Stored data
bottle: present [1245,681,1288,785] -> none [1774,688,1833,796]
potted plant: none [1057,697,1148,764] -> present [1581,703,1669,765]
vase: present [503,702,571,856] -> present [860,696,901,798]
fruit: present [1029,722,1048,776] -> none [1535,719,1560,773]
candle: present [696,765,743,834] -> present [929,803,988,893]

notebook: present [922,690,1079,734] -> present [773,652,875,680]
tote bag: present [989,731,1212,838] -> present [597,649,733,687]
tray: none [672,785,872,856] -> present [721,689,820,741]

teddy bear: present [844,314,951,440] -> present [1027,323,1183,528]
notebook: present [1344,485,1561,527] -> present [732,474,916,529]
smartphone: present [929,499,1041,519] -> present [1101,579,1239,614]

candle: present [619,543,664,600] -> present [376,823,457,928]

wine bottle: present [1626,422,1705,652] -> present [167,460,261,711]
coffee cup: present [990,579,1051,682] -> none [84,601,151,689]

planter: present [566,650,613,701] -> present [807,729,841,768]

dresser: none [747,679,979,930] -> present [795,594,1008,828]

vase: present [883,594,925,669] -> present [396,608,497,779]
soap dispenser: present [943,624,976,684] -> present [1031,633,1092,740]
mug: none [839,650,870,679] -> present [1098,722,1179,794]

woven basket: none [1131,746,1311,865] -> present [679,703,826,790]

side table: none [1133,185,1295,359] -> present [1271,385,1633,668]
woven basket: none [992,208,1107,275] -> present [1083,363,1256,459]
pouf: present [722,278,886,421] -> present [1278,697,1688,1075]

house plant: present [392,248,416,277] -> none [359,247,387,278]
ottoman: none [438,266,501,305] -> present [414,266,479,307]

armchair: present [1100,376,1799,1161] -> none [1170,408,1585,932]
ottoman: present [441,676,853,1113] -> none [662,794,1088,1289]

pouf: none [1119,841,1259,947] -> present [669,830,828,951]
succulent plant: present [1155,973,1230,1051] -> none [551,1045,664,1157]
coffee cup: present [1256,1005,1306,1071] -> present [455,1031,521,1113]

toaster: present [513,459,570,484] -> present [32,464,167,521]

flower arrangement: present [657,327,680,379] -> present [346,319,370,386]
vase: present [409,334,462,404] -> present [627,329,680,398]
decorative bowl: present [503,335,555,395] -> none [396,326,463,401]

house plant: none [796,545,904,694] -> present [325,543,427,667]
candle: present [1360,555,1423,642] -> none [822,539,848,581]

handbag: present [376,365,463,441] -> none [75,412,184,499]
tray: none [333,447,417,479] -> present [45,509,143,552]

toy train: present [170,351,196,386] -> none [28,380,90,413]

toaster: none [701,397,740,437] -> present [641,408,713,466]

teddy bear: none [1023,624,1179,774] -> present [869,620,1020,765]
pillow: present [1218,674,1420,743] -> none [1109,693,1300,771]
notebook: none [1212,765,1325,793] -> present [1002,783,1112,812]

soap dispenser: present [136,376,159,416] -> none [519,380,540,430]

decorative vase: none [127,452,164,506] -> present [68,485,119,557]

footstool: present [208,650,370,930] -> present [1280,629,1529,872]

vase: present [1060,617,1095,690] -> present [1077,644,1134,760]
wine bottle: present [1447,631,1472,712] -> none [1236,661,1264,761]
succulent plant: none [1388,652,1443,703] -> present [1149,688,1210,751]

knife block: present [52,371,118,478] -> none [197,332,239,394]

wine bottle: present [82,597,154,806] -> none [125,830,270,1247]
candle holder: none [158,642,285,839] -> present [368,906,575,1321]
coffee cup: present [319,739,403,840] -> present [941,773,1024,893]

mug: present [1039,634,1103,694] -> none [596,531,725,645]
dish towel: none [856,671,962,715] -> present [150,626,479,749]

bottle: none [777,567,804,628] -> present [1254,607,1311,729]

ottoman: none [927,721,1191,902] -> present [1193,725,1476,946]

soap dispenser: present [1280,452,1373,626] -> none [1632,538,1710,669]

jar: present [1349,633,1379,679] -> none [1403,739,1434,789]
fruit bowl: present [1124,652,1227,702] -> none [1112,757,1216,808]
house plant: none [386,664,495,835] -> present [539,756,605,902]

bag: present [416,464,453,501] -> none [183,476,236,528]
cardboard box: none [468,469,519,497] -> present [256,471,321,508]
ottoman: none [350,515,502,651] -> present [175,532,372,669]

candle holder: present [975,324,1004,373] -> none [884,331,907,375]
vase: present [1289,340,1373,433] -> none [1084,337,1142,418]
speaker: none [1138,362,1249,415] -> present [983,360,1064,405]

_Task_
Nothing but the lines from the start of the data above through the line with "notebook: present [922,690,1079,734]" should appear in your answer, copied exactly.

_Task response_
bottle: present [1245,681,1288,785] -> none [1774,688,1833,796]
potted plant: none [1057,697,1148,764] -> present [1581,703,1669,765]
vase: present [503,702,571,856] -> present [860,696,901,798]
fruit: present [1029,722,1048,776] -> none [1535,719,1560,773]
candle: present [696,765,743,834] -> present [929,803,988,893]

notebook: present [922,690,1079,734] -> present [773,652,875,680]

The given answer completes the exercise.